Right on both counts, but you'll have to remember the name or identify the episode unambiguously -- before someone else does!
Nate the Great
03-15-2014, 01:17 PM
But if I look up my own fiver, that's still cheating. Someone else will have to do it from memory.
I just mean tell us more about the episode -- besides "Klingon lawyer", which is begging the question. Surely you at least remember what he was on the station for.
Nate the Great
03-16-2014, 01:09 PM
Worf was framed into thinking that he destroyed a defenseless ship, and this was going to be used as a political weapon.
That's more like it. The episode was "Rules of Engagement" (and as the blurb indicates, I've always found it funny that the premise is so similar to the movie of that name). You're up.
Nate the Great
03-17-2014, 01:12 PM
"He just kept talking in one incredibly unbroken sentence, moving from topic to topic so no one could interrupt, it was really quite hypnotic."
Sa'ar Chasm
03-18-2014, 10:27 PM
Picard in Timescape. They're on a runabout coming back from a conference and Picard's describing a speaker who gave a talk on a completely differently topic than was mentioned in the program, and nobody could tell him because he didn't shut up.
Nate the Great
03-19-2014, 12:41 PM
Quite. Your turn.
Sa'ar Chasm
03-19-2014, 07:08 PM
"He knows nothing of our ways."
Nate the Great
03-19-2014, 10:12 PM
That sounds like a Klingon statement, but I have no idea where or who.

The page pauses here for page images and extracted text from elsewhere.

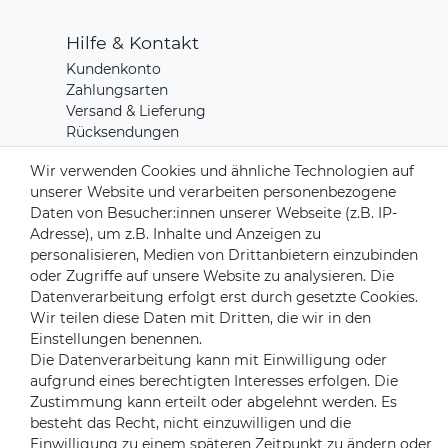
Hilfe & Kontakt
Kundenkonto
Zahlungsarten
Versand & Lieferung
Rücksendungen
Kontakt zu uns
Wir verwenden Cookies und ähnliche Technologien auf
unserer Website und verarbeiten personenbezogene
Daten von Besucher:innen unserer Webseite (z.B. IP-
Zahlungsanbieter
Adresse), um z.B. Inhalte und Anzeigen zu
personalisieren, Medien von Drittanbietern einzubinden
oder Zugriffe auf unsere Website zu analysieren. Die
Datenverarbeitung erfolgt erst durch gesetzte Cookies.
Versandpartner
Wir teilen diese Daten mit Dritten, die wir in den
Einstellungen benennen.
Die Datenverarbeitung kann mit Einwilligung oder
aufgrund eines berechtigten Interesses erfolgen. Die
Zustimmung kann erteilt oder abgelehnt werden. Es
besteht das Recht, nicht einzuwilligen und die
Einwilligung zu einem späteren Zeitpunkt zu ändern oder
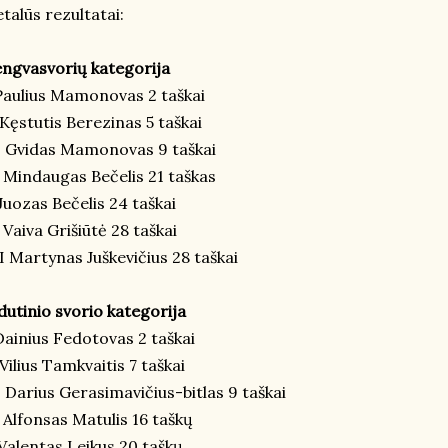
talūs rezultatai:
ngvasvorių kategorija
Paulius Mamonovas 2 taškai
 Kęstutis Berezinas 5 taškai
I Gvidas Mamonovas 9 taškai
 Mindaugas Bečelis 21 taškas
Juozas Bečelis 24 taškai
 Vaiva Grišiūtė 28 taškai
I Martynas Juškevičius 28 taškai
dutinio svorio kategorija
Dainius Fedotovas 2 taškai
 Vilius Tamkvaitis 7 taškai
I Darius Gerasimavičius-bitlas 9 taškai
 Alfonsas Matulis 16 taškų
Valentas Leikus 20 taškų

Worf to K'Elehyr re Alexander, "Reunion"?
Sa'ar Chasm
03-20-2014, 01:46 PM
Correct. I don't know why, but I've managed to memorise that little exchange, possibly because that episode got a lot of rerun airplay when I was watching the show after school.
"Our ways? You mean Klingon ways."
"He is Klingon!"
"He is also *my son*, and I am half human!"
Zeke, you're up.
Nate the Great
03-20-2014, 06:58 PM
One of the poker players in "Times Arrow"?
Nate the Great
03-21-2014, 12:37 AM
Once again I had to look it up. That's one obscure quote.
You think so? It's a significant episode, and the scene in question is (without revealing too much) one of my favourite "sticks out like a sore thumb when watched now" moments.
Okay, this may narrow it down too much, but the episode in question introduced a new alien species (they had been mentioned, but not seen).
Sa'ar Chasm
03-24-2014, 01:09 PM
The Last Outpost, the Ferengi. Probably slobbering over someone's communicator.
Close enough. It's Riker confirming their suspicions. I've always wondered if Will was telling the truth or just posturing.
You're up.
Sa'ar Chasm
03-25-2014, 12:49 PM
"Oh, your species is always suffering and dying."
Nate the Great
03-25-2014, 01:01 PM
That's a Q line, but I don't know the specific episode.
Sa'ar Chasm
03-27-2014, 02:40 AM
It is indeed a Q episode, one in which a number of humans were suffering and dying offscreen while Q was futzing about with the crew.
"Hide and Q"? I remember some disaster that Riker had to resist using his Q powers on.